Writing assembly code in a C program to turn On/Off GPIO pin

Xxoyo.1 · ‎2020-11-22

Hello everyone, I am trying to measure how much time is used to finish executing a function. I cannot use the timers because it adds some delay to the system. My other option is to use GPIO pins.

To do this, I

SET a pin at the start of the function

RESET a pin at the end of the function

I then use an oscilloscope to measure the on off time of the pin.

In order to turn on and off the GPIO without too much delay, I have used assembly code to ensure just a few instructions are used for enable and disable the GPIO.

void HAL_ADC_ConvCpltCallback(ADC_HandleTypeDef* hadc)		//called every 4 us.
{
	__asm__ volatile (
			//turn on GPIO E2
"LDR		R1,		=0x40021014;"
"LDR		R0,	[R1];"
"ORR.W		R0,	#0x0004;"	//only set pin 2
"STR		R0,	[R1];"		//write data to memory
 
			//write data to data memory
"LDR		R3,		=0xD0007260;"
"LDR		R2,	[R3];"
"LDR   		R2,=0xFF000000;"
"STR		R2,	[R3];"		//write data to memory
 
 
			//turn off  GPIO E2
//"LDR		R5,		=0x40021014;"
//"LDR		R4,	[R5];"
"AND.W		R0,  #0xFFFFFFFB;"	//only clear pin 2
"STR		R0,  [R1];"			//write data to memory
	);
 
 
 
}

However the generated code looks like the image below...

Using this generated code, the GPIO pin to the Oscilloscope produced a pulse with varying width as shown in the image below

From my assembly code above, the pulse width should be more or less identical since I am running the same number of instructions each cycle.
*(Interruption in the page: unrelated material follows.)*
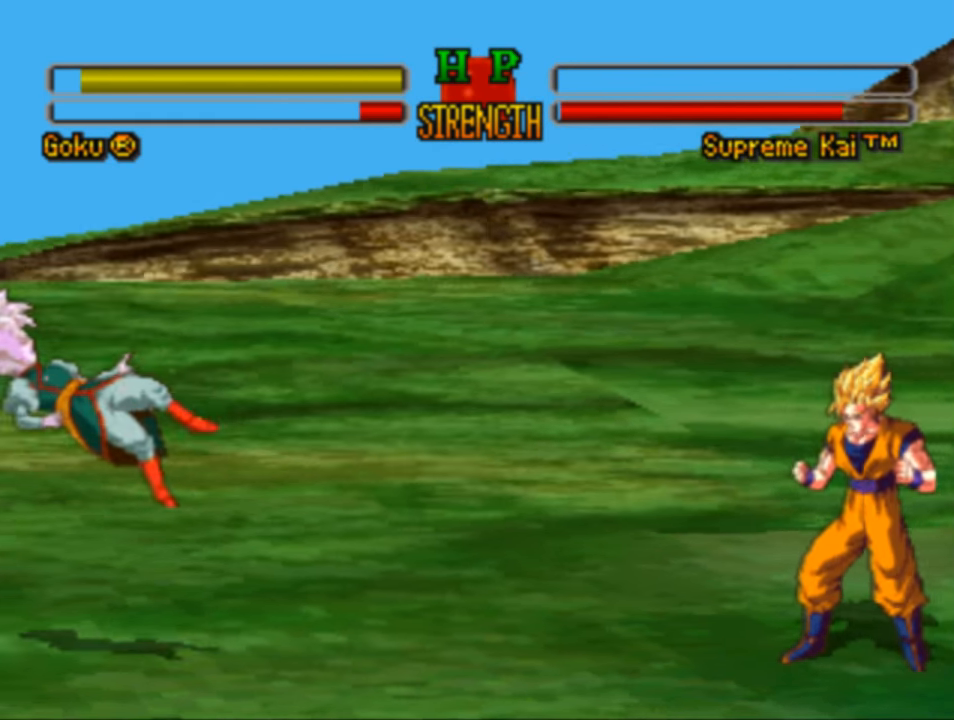
{"buttons": [], "left_stick": "center", "right_stick": "center", "events": []}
But I do not know why I cannot get the compiler to follow the assembly code that I wrote in my C program.

Ultimately, I am trying to achieve a very light code to turn on/off the gpio pin so that I can accurately measure the time taken by a function. The code I am trying to achieve would be like the following

void HAL_ADC_ConvCpltCallback(ADC_HandleTypeDef* hadc)		//called every 4 us.
{
 
//read GPIO E ODR address
__asm__ (
	"LDR		R1,		=0x40021014;"
	"LDR		R0,	[R1];"
);
 
//Turn on GPIO E2
__asm__ (
	"ORR.W		R0,	#0x0004;"	//only set pin 2
	"STR		R0,	[R1];"		//write data to memory
);
 
 
//example function 
BSP_LCD_DrawPixel(120, 60, LCD_COLOR_BLACK);
 
// Turn off GPIO E2
__asm__ (
		"AND.W		R0,  #0xFFFFFFFB;"	//only clear pin 2
		"STR		R0,  [R1];"			//write data to memory
);
 
}

Lastly, my compiler is set to Optimization Fast and I am using Atollic Truestudio. I only have one Interrupt in the system which is the ADC conversion complete.

If you need any other information, pls let me know. Thanks for reading!

EDIT1: Does anyone know why the compiled Assembly code is not the same as my inline assembly code? I would prefer this part of assembly code to not be touched /modified by compiler optimization while still using the optimize for speed option.

KnarfB · ‎2020-11-23

GPIOE->BSRR = GPIO_BSRR_BS_2;

...

GPIOE->BRR = GPIO_BSRR_BR_2;

View solution in original post

Radosław · ‎2020-11-22

Which core ?

If You use CubeMx do not expect, optimal code.

Writing an assembler, is not necessary, in C will be the same, or even better.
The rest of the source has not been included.